In these days after WWII, England is no longer the place the young men left when they went away to fight. The mining industry has been nationalized, and even Comerford's old slapdash efforts at opening up its shallow coal deposits are about to be reopened, with a flood of new faces coming in to operate the new machinery. The men who went away, of course, aren't those who came back: Jim Tugg, the hired man at the Hollins farm, with daring exploits as a paratrooper; Chad Wedderburn, the pacifist classics master who spent years in guerilla fighting; even Charles Blunden, son of Selwyn Blunden of Harrow, fought all the way across North Africa and Sicily.

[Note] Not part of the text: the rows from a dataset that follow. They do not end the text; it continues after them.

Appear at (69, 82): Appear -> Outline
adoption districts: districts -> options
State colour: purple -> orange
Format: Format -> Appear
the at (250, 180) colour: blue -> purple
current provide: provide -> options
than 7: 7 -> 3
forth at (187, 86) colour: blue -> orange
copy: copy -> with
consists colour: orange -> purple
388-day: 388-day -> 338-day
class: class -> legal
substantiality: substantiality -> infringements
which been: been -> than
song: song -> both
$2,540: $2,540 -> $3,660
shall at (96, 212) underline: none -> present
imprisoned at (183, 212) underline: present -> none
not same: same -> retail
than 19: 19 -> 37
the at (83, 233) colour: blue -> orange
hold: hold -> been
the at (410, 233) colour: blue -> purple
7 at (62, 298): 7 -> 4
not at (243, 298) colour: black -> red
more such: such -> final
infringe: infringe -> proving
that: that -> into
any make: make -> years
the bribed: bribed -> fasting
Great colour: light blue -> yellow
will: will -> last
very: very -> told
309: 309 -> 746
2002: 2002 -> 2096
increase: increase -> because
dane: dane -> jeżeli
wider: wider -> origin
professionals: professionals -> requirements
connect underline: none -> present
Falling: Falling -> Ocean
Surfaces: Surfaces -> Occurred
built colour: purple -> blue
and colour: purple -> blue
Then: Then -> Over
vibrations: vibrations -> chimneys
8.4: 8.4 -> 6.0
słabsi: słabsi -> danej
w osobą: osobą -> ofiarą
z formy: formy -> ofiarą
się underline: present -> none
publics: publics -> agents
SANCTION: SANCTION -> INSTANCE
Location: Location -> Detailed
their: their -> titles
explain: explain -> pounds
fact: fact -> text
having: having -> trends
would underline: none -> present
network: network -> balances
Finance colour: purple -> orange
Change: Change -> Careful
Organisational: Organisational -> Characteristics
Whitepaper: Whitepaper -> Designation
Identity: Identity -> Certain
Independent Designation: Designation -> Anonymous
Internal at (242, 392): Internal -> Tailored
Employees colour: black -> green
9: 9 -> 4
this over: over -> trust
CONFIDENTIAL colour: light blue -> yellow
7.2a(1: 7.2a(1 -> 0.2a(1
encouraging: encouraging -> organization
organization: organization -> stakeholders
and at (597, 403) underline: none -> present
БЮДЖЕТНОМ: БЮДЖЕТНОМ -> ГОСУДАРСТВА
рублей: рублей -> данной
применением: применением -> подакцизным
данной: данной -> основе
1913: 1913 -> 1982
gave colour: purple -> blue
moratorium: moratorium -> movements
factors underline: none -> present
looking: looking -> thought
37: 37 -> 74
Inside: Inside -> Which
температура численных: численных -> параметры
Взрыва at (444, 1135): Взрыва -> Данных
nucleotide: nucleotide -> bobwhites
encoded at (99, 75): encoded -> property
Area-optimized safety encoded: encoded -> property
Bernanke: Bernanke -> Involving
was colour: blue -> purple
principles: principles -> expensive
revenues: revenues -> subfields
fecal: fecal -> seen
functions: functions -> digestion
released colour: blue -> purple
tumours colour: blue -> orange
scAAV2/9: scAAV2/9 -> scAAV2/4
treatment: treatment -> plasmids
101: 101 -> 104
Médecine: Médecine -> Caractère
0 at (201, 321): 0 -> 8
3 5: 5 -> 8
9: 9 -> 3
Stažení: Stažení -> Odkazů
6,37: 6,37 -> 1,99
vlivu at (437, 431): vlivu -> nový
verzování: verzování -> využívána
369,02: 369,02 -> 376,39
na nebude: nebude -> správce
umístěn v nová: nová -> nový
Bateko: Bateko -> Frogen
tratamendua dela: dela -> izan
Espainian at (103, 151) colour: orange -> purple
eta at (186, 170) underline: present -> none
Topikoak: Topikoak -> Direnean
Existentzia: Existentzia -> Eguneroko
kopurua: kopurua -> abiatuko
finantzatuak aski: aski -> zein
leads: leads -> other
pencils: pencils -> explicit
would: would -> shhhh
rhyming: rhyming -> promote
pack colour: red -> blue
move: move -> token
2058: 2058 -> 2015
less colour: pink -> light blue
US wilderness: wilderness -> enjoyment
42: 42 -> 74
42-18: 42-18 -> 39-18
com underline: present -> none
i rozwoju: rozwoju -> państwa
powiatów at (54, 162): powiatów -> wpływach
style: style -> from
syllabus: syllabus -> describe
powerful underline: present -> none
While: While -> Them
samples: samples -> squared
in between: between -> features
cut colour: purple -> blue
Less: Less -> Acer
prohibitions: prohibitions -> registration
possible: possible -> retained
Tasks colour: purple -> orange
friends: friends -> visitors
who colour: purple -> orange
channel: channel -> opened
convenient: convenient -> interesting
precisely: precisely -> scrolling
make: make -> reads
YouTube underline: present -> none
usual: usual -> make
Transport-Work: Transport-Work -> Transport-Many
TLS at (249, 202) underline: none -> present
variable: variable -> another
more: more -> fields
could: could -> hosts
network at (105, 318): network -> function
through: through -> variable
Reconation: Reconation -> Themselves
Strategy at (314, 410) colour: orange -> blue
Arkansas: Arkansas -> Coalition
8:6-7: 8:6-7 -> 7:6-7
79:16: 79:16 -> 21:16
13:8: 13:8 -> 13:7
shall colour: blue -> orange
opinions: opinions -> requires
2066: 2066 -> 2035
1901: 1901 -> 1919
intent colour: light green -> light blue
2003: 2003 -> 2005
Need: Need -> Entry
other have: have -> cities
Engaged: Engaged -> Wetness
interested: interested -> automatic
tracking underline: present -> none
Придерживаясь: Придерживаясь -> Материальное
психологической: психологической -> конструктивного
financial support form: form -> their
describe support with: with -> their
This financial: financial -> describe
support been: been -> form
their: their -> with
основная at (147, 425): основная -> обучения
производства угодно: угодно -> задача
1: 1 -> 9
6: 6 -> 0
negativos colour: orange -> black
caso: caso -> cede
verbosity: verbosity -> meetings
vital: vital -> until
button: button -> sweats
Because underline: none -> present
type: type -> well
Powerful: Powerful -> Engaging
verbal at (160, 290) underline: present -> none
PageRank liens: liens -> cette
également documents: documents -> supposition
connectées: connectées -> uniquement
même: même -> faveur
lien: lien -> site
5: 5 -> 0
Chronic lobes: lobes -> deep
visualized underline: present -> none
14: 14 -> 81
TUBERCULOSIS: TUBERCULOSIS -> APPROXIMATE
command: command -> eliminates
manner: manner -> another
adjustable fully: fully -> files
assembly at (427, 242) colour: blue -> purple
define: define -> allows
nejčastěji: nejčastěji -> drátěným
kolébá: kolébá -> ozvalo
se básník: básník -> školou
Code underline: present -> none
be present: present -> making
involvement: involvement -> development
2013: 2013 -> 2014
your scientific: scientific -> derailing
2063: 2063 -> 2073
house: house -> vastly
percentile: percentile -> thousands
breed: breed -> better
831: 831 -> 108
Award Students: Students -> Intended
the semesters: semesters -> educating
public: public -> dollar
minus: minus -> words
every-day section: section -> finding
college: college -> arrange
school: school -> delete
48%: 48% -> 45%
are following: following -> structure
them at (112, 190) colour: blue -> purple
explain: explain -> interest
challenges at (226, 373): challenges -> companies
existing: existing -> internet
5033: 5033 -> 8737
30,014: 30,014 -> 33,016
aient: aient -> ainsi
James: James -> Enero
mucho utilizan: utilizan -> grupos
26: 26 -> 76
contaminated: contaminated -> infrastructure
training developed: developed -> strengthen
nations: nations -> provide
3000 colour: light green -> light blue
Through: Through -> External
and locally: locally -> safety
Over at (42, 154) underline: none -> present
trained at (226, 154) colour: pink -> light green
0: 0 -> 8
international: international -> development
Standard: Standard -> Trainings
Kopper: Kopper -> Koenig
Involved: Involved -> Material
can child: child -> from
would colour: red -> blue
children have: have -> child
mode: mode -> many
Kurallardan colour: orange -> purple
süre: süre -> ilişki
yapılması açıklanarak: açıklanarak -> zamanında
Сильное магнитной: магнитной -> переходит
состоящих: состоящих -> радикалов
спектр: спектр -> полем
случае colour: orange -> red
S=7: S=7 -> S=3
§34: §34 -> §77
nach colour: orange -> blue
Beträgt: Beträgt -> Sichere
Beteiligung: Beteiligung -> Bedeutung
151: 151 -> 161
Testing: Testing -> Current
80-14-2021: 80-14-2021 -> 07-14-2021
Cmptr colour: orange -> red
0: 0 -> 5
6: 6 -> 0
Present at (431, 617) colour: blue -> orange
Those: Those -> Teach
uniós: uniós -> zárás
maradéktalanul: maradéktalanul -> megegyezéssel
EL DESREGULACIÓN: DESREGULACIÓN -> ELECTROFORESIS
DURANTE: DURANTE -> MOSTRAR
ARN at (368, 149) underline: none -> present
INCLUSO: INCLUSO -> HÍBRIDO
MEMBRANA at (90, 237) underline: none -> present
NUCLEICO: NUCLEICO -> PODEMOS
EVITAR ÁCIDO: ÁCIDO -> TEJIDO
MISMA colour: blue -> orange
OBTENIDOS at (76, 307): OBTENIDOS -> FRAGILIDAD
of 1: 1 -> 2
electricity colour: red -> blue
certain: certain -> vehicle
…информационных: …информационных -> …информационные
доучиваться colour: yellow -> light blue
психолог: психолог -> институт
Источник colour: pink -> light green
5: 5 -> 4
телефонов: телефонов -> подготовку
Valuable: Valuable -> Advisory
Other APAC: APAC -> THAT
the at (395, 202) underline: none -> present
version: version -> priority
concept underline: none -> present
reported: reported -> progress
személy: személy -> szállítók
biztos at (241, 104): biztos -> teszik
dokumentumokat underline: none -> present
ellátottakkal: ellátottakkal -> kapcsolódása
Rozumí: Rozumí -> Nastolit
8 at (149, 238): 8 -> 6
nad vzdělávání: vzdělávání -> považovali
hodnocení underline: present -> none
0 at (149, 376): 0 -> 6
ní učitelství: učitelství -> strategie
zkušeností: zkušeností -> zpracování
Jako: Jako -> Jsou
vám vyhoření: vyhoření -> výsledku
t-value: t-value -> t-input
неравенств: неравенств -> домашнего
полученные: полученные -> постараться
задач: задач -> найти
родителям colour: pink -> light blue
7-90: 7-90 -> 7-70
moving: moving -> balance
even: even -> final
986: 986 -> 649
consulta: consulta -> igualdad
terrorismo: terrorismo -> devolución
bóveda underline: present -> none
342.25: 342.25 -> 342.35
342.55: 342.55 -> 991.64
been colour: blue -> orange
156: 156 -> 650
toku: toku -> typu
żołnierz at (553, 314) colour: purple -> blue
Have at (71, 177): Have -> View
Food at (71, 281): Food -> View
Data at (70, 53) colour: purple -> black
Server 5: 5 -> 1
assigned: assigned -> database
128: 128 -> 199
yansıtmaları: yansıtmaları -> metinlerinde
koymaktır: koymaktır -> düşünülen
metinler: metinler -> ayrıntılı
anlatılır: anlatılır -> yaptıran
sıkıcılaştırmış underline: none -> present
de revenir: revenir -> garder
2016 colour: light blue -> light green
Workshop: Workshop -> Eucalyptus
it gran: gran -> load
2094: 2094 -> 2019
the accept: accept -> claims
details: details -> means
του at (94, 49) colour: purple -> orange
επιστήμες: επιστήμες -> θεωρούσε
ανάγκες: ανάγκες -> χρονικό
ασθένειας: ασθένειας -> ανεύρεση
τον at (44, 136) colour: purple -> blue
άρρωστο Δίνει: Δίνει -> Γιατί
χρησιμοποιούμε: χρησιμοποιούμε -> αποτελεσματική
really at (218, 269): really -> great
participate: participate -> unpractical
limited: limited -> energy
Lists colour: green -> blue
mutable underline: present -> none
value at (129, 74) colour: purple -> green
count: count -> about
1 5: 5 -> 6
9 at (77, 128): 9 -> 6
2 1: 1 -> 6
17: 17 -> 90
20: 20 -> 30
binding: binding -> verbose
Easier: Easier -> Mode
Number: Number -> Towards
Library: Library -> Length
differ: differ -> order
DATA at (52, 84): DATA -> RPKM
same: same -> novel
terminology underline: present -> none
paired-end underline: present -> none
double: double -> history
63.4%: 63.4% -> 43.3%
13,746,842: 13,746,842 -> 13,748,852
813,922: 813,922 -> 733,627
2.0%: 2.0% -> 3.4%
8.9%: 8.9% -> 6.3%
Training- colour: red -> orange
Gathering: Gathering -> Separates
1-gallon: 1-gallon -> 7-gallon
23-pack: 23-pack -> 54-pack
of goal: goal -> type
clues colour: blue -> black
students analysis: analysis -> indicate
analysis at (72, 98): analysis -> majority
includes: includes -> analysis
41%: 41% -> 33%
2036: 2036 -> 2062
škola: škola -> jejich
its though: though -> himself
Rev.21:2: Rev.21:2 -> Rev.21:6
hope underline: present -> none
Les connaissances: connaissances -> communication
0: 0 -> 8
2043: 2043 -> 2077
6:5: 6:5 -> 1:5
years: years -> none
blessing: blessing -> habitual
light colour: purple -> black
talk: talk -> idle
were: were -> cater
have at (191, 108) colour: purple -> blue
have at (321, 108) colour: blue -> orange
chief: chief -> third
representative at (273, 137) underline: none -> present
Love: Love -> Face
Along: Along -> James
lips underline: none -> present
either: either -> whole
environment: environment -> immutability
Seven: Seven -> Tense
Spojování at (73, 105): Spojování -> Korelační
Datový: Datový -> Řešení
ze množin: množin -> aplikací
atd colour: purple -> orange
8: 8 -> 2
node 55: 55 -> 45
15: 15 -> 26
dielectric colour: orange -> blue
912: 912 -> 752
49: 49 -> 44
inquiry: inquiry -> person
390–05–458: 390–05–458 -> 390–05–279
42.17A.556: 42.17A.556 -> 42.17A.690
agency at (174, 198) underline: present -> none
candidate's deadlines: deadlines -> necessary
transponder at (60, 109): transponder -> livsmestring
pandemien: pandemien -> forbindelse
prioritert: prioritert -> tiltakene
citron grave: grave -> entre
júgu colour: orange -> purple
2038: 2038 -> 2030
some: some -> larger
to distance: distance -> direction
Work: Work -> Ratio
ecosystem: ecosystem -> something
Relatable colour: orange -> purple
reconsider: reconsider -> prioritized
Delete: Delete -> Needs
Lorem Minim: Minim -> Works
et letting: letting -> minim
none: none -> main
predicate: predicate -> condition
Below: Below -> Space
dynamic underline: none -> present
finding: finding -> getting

Expatriates from all over Europe are common enough, even ex-POWs who still slip and say 'Heil Hitler!' if they forget. (And get beaten up, maybe, by somebody whose brother died in a Stalag.) Helmut Schauffler, though, has been asking to be murdered by going far beyond that.
Gerd Hollins had lost her entire family in the concentration camps. Haunted by memories of horror that won't stay suppressed, she asked her husband to hire Helmut, because if she could learn to see one German as a human being, it would help her to let go of her nightmares. Unfortunately, Helmut is a creep - an actual Nazi who enjoys psychological torment (though he's not stupid enough to try it in front of her husband or hired man). When he's fired and takes a job at the quarry, he still harasses her in a slimy way, while causing discord everywhere else he goes.
Sergeant Felse isn't surprised when Helmut finally turns up floating in the brook, head bashed in, although he's less than thrilled that his 13-year-old son Dominic found the corpse. Despite George's best efforts, Dominic gets interested in the case, especially since his classics master is a suspect.